El llamado del Obispo de Cuernavaca, Ramón Castro Castro, para que quienes lucraron con el dolor y la tragedia que significó para Morelos el sismo de hace un año, sientan el temor de Dios (del juicio divino) puede parecer muy inocente en términos de combate a la corrupción, pero señala lo que durante mucho tiempo se ha venido insistiendo sobre la deshonestidad en el servicio público y que es mucho más censurable cuando se trata de los esquemas de corrupción tejidos durante los desastres naturales. El obispo, que finalmente no tiene más poder que cualquiera otra persona (el báculo y la mitra no lo convierten en superhéroe, aunque no deja de ser interesante imaginar que funcionaran como el martillo de Thor), así que hace lo que puede hacer cualquier ciudadano, denunciar los abusos y esperar que se haga justicia, terrenal o celestial, pero que exista. Claro que la representación eclesial que ostenta el Obispo Ramón Castro Castro le confiere una especie de atención mayor a la que pudiera atraer un señor que, digamos, se llame Ramón Castro, pero que no sea prelado católico sino dueño de tiendita, por ejemplo; pero en términos de justicia, los tocayos Ramón no tienen mayores facultades para hacerla, impartirla, administrarla; en todo caso, es su obligación pedirla porque el anhelo de justicia es parte fundamental de la condición humana.
Y los mil comecuras jacobinos que hay en Morelos empezarán a decir que de todos modos no sirve de nada que el Obispo denuncie la corrupción, y empezarán a hablar de las mil cosas endemoniadas que han hecho a través del tiempo sujetos identificados con la Iglesia Católica, por lo que tendríamos que anticipar que en todo caso, no hablamos del sujeto, sino de la denuncia, el hecho de que existe una percepción profunda y fundada de que hubo funcionarios de gobierno que obtuvieron beneficios indebidos de la tragedia del sismo y de los posteriores procesos de reconstrucción, mediante prácticas corruptas.

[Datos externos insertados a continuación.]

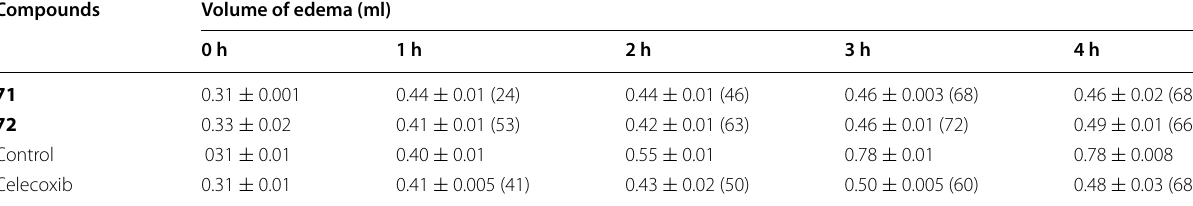
Table 22 Inflammation reduction results of synthesized compounds in Formalin induced rat paw edema bioassay Compounds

Y la corrupción vuelve a ser, entonces, tema en México y en Morelos porque el sistema permite y hasta premia las prácticas criminales sobre la administración pública.

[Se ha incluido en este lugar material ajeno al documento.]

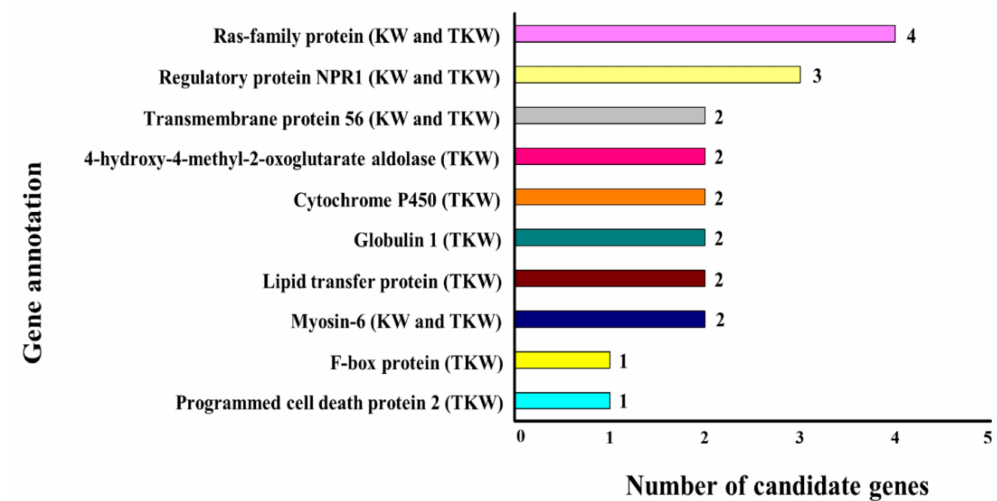
Figure 6. Functional classification of putative candidate genes controlling the kernel width and the thousand kernel weight. The number of SNPs (for either single or multiple traits) located within the genes that have the same gene annotations is shown. KW, kernel width; TKW, thousand kernel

Y el problema por supuesto que está en las prácticas gubernamentales, pero también en la permisividad de los ciudadanos hacia las mismas en tanto les generen beneficios. Porque cualquiera identifica prácticas indebidas a diario en México y en Morelos, pero nadie parece lo bastante preocupado para denunciarlas, creando un ambiente de impunidad en el que esas pequeñas irregularidades diarias escalan hasta convertirse en grandes crímenes en contra de quienes más requieren la asistencia de las autoridades. No se trata de justificar a nadie sino de explicar un proceso en que las víctimas de la corrupción pierden el rostro, lo que hace mucho más sencillo entramparlas. De hecho, los casos más escandalosos de corrupción en México no parecen ser los mayores desvíos al erario, sino aquellos en que las víctimas tienen rostro, damnificados de catástrofes, pacientes de hospitales, alumnos de escuelas; pero el hecho de que otras víctimas de la corrupción no sean tan sencillamente identificables no debiera ser justificación.
En todo caso, no tolerar actos ilegales sin importar quiénes sean víctimas o beneficiarios tendría que ser un principio fundamental de cualquier sociedad. El temor a Dios que pide el Obispo, podría funcionar también si se convierte en temor a comunidades mucho más exigentes e intolerantes a la corrupción en cualquiera de sus formas.